Remember the wonderfully brilliant Leslie Philips in those terrific old B&W movies, when he used to say “ding-dong!” in that toe-curlingly lounge-lizard way of his if he saw a particularly attractive female? Well the next Buzzard that I’ll feature will probably be the brazen hussy “Bell”….I named her with more than a passing nod to Philips’s iconic line. In fact, if Leslie Philips was actually cast as Buzzard instead of a Lizard, then “ding-dong!” is exactly what he’d say about Bell….She’s a stunner all right (and don’t she know it!)….Mind you, I think that she also tends to put it about a bit!
The beautiful “Bell”
Meanwhile, you will never convince me that an animal such as a Buzzard doesn’t experience the world in an emotional way. A Bird like Brittle may not have such a highly developed brain as ours or have quite such sophisticated emotions, but she does “feel” something. I know for example, just how much Parrots can get down in the dumps, go off their food, start behaving aggressively, etc simply because they’ve lost their mate or a keeper that they’re particularly fond of is away on holiday or because you’ve told them that their bum looks big in something (they can be very vain)! Brittle appears to have a somewhat fragile personality at the best of times and depends heavily on her mate for support which is always readily given by virtue of the fact that he’s simply just there for her. I called her Brittle for that very reason! The loss of her two youngsters may well have been what it finally took to push her into the avian equivalent of a mental abyss. Meanwhile however, 2006 has gradually, I’m pleased to say, seen her return to much more of her old agitated self….with the help of ever-faithful Brynn of course!
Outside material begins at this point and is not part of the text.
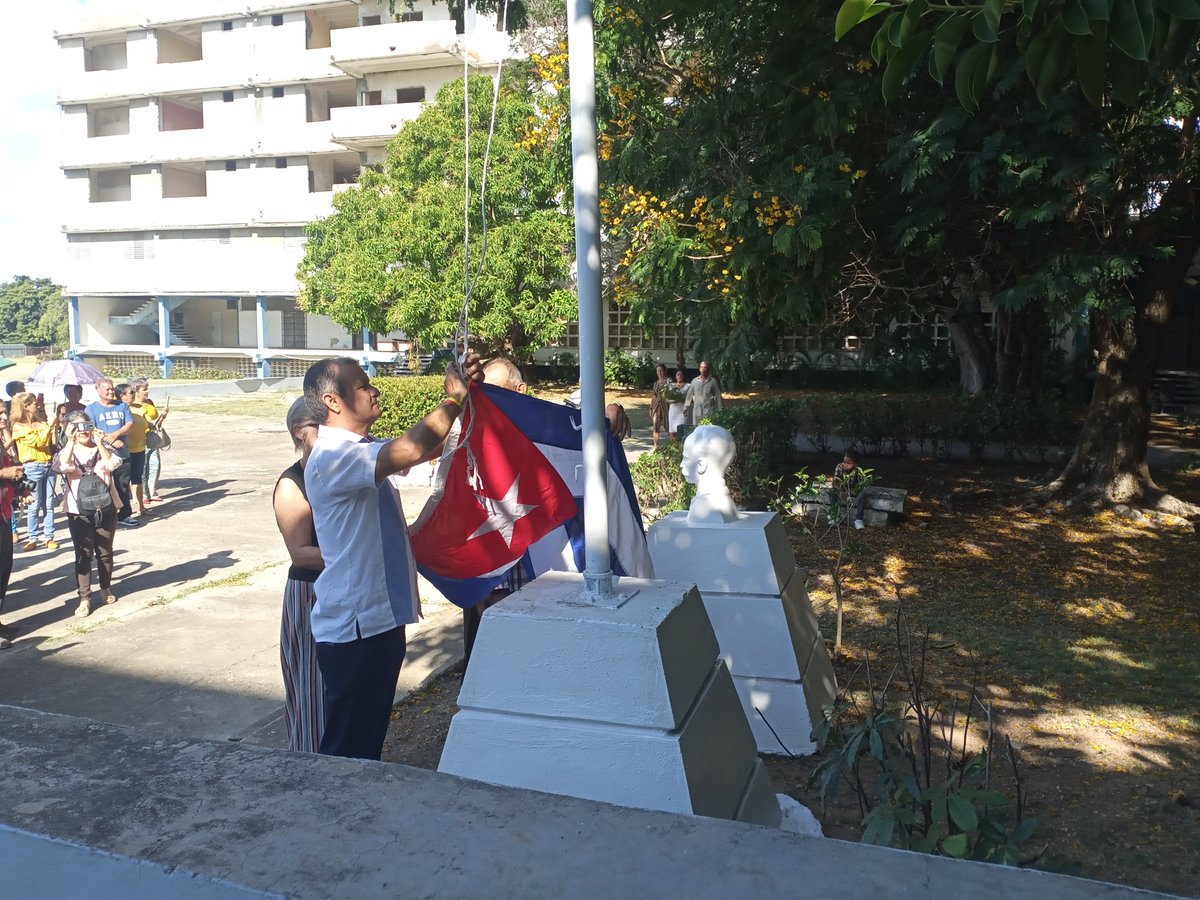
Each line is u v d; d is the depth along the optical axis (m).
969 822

A very pushy, middle-aged twitcher once told me to “F*** off” when I asked him not to get too near to a totally exhausted looking little passerine that had finally made landfall amongst some lobster pots on the sea-wall in Lyme Regis harbour after a dreadful storm-lashed night (he wanted a better photograph for a magazine “Rare Sightings” section apparently)! Word had got out that the bird was there and about a dozen twitchers had turned up out of the blue. I was there too, but on holiday with my kids who were about eight and twelve at the time. Needless to say, I didn’t appreciate being spoken to like that in front of them. I talked to someone from the little marine museum right there on the quay about the plight of the little songster and they found a suitable container and we took the bird indoors. I showed them how to make a “hotbox” with a few bits and pieces and made up a glycose solution from ingredients that I sent my son and daughter off to buy from the local chemists. It was all simple stuff and the bird recovered and was strong enough to release near the little wetland at Charmouth the following day. Several other twitchers who’d arrived later that morning were very unhappy that I’d taken the bird indoors and that they hadn’t been able to see it in-situ so to speak. Two of them gave me a piece of their minds….they’d apparently travelled all the way from Bristol! My concern was for the bird and the further distress it was being caused by one idiot hefting lobster pots around just to get a better view, but then, in my experience, one idiot is all it ever takes for anything untoward or thoroughly unpleasant to happen!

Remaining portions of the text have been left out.